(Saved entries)

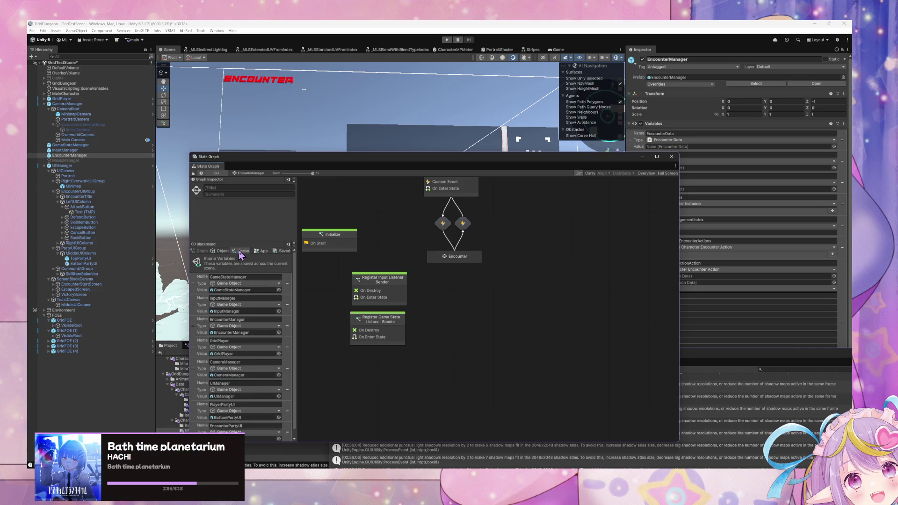
{"action": "scroll", "coordinate": [249, 371], "scroll_direction": "down", "scroll_amount": 1}
{"action": "left_click_drag", "start_coordinate": [359, 153], "coordinate": [356, 94]}
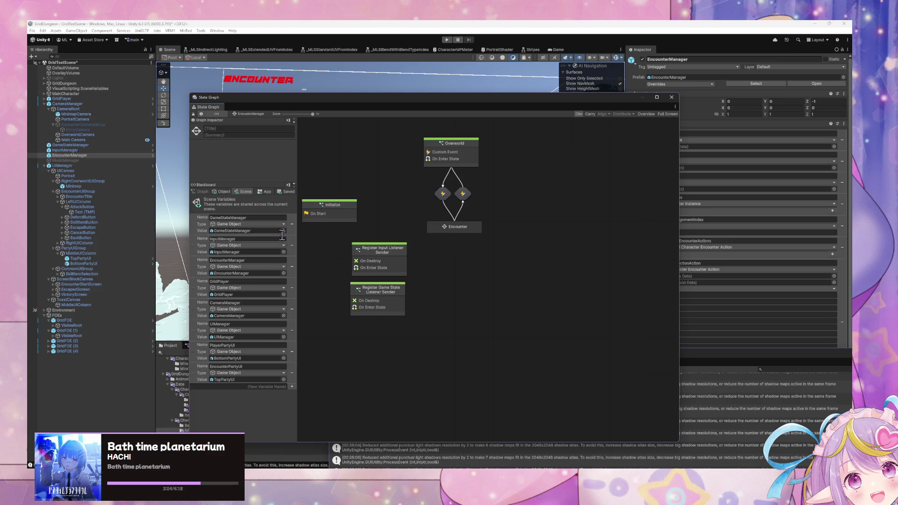
{"action": "left_click", "coordinate": [222, 193]}
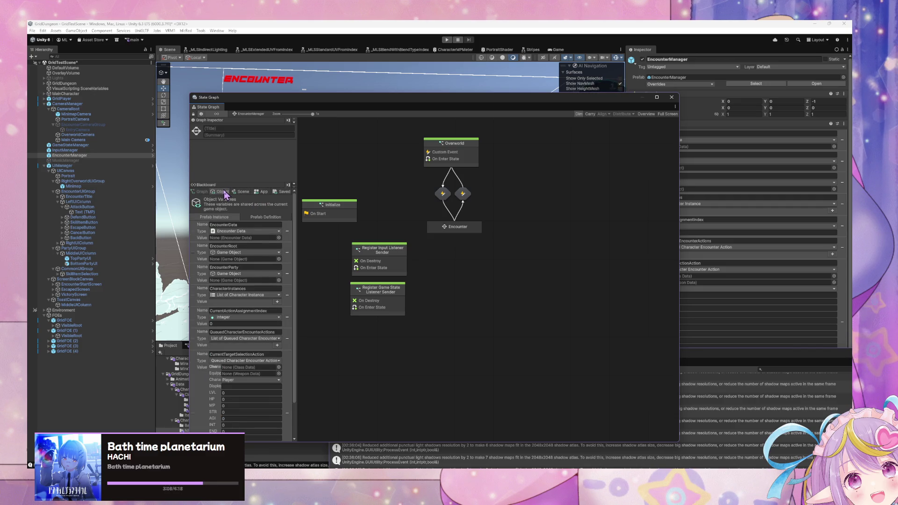
{"action": "left_click", "coordinate": [242, 191]}
Add a NavigatorAssistSkill application variable to the blackboard
{"action": "left_click", "coordinate": [264, 191]}
{"action": "left_click", "coordinate": [255, 297]}
{"action": "type", "text": "NA"}
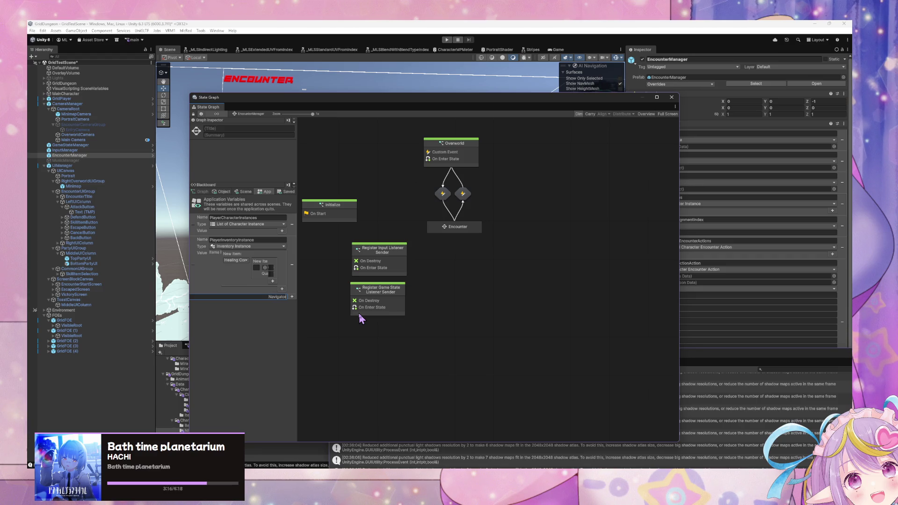
{"action": "type", "text": "ssistSkill"}
{"action": "key", "text": "Return"}
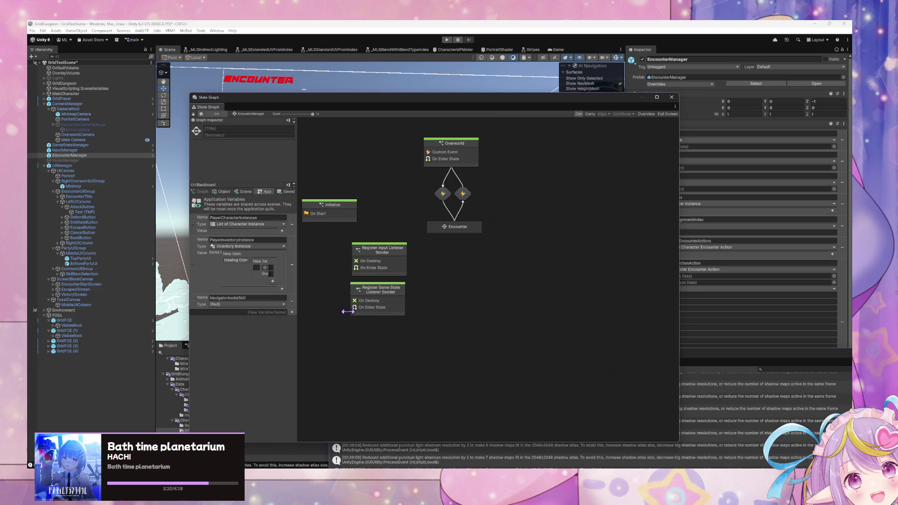
Set NavigatorAssistSkill's type to Grid Dungeon > Core > Character Action Data, leaving its value None
{"action": "left_click", "coordinate": [270, 304]}
{"action": "type", "text": "game"}
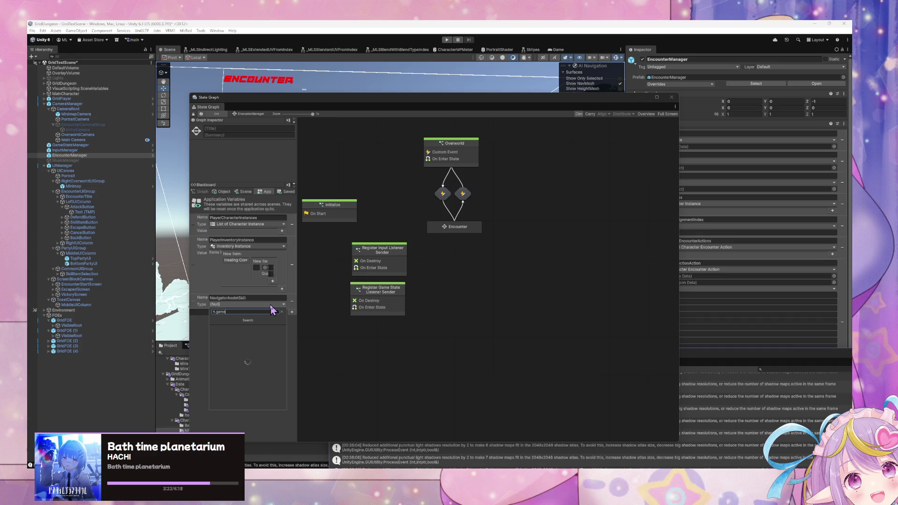
{"action": "key", "text": "BackSpace"}
{"action": "key", "text": "BackSpace"}
{"action": "key", "text": "BackSpace"}
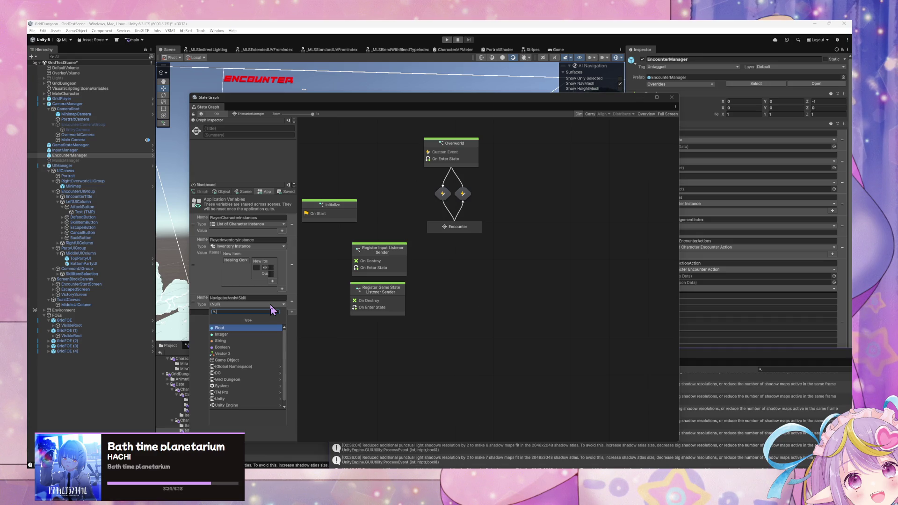
{"action": "type", "text": "character skill"}
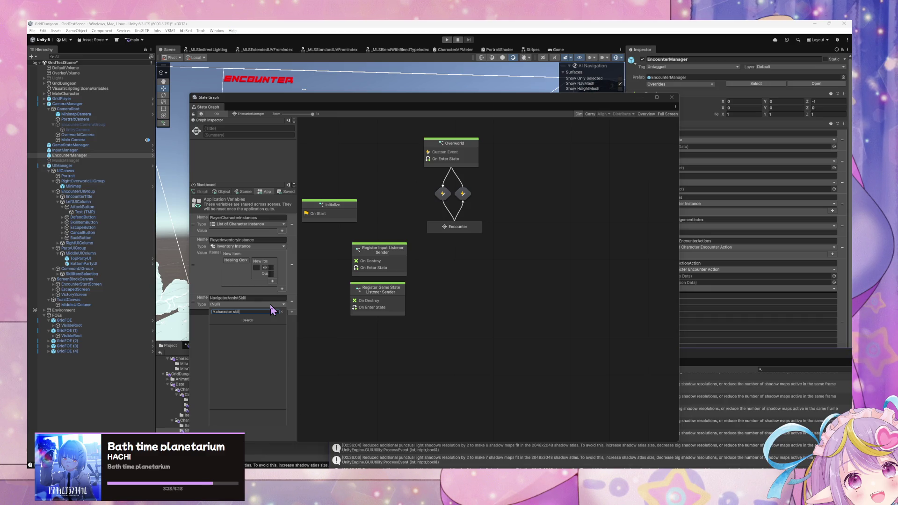
{"action": "key", "text": "ctrl+a"}
{"action": "type", "text": "sk"}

§ **DIRECTIONS**:
Generate a word-for-word copy of the preceding records, excluding all pictures.

§ **TASK ANSWER**:
{"action": "scroll", "coordinate": [249, 371], "scroll_direction": "down", "scroll_amount": 1}
{"action": "left_click_drag", "start_coordinate": [359, 153], "coordinate": [356, 94]}
{"action": "left_click", "coordinate": [222, 193]}
{"action": "left_click", "coordinate": [242, 191]}
Add a NavigatorAssistSkill application variable to the blackboard
{"action": "left_click", "coordinate": [264, 191]}
{"action": "left_click", "coordinate": [255, 297]}
{"action": "type", "text": "NA"}
{"action": "type", "text": "ssistSkill"}
{"action": "key", "text": "Return"}
Set NavigatorAssistSkill's type to Grid Dungeon > Core > Character Action Data, leaving its value None
{"action": "left_click", "coordinate": [270, 304]}
{"action": "type", "text": "game"}
{"action": "key", "text": "BackSpace"}
{"action": "key", "text": "BackSpace"}
{"action": "key", "text": "BackSpace"}
{"action": "type", "text": "character skill"}
{"action": "key", "text": "ctrl+a"}
{"action": "type", "text": "sk"}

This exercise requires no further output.